**Work instructions:** Every line of the data should be written out exactly, with the pictures left out.

**Provided data:**

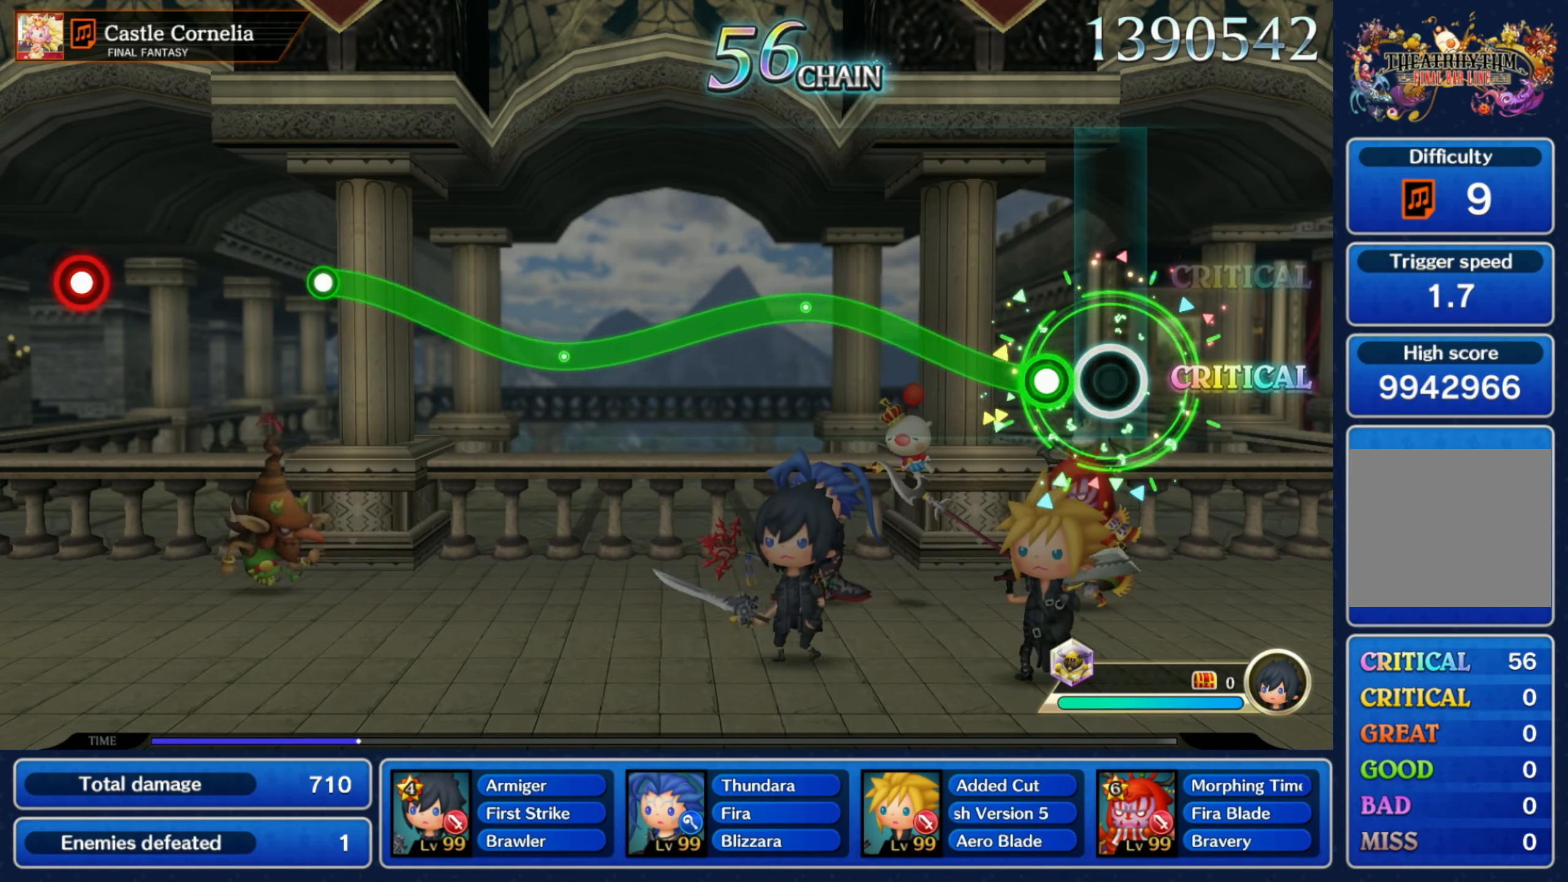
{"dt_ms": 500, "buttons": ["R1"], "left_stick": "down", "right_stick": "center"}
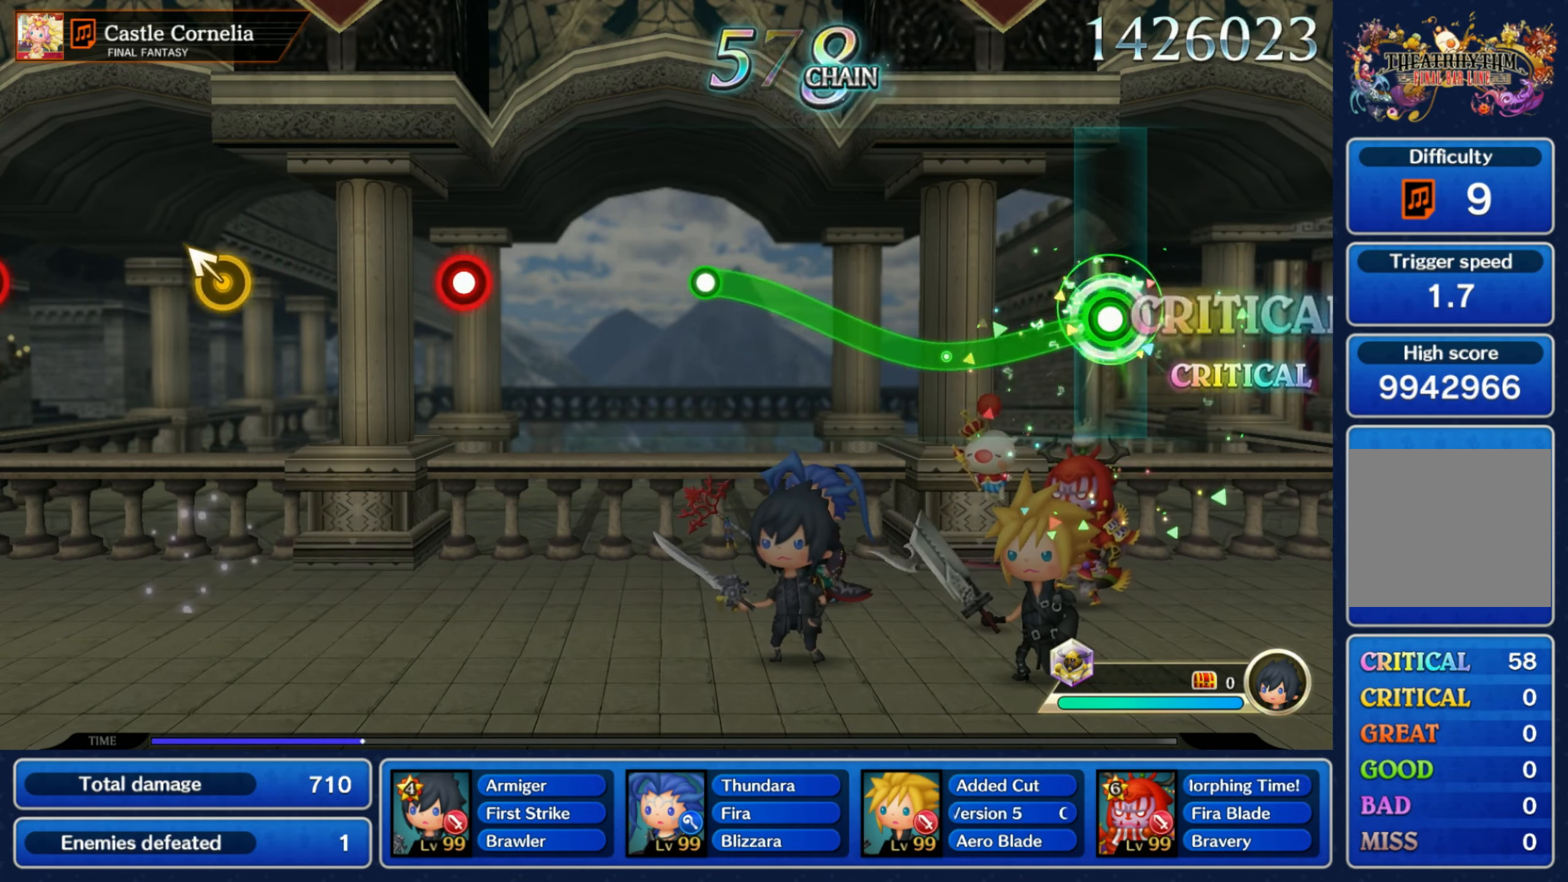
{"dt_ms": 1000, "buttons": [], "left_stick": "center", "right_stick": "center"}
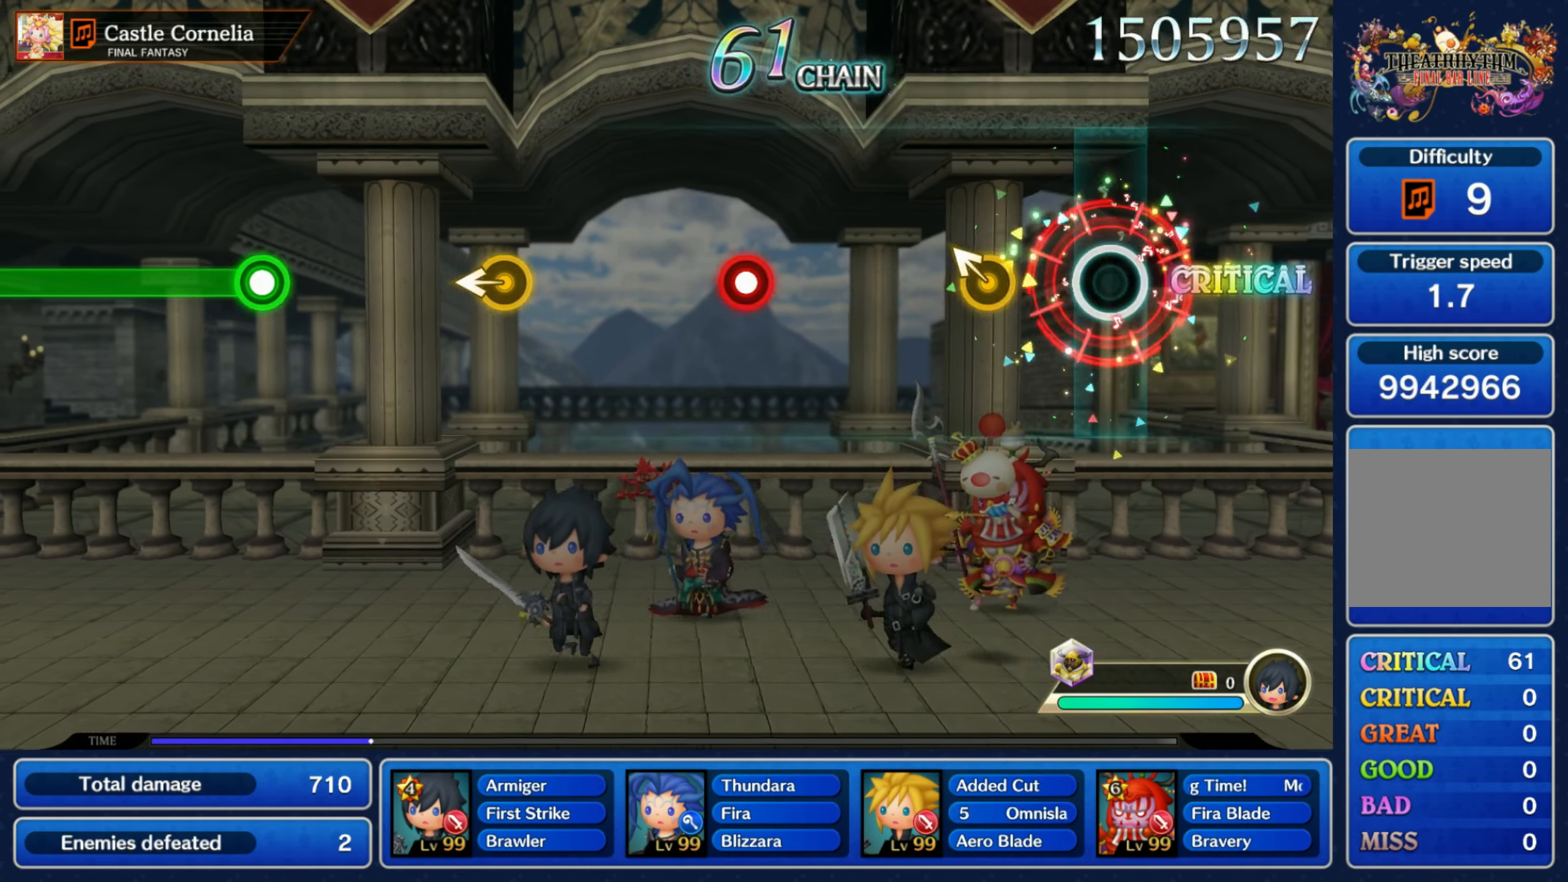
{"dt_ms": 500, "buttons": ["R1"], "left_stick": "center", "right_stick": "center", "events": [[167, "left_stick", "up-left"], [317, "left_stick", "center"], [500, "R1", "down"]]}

**Result of this exercise:**
{"dt_ms": 500, "buttons": ["R1"], "left_stick": "down", "right_stick": "center"}
{"dt_ms": 1000, "buttons": [], "left_stick": "center", "right_stick": "center"}
{"dt_ms": 500, "buttons": ["R1"], "left_stick": "center", "right_stick": "center", "events": [[167, "left_stick", "up-left"], [317, "left_stick", "center"], [500, "R1", "down"]]}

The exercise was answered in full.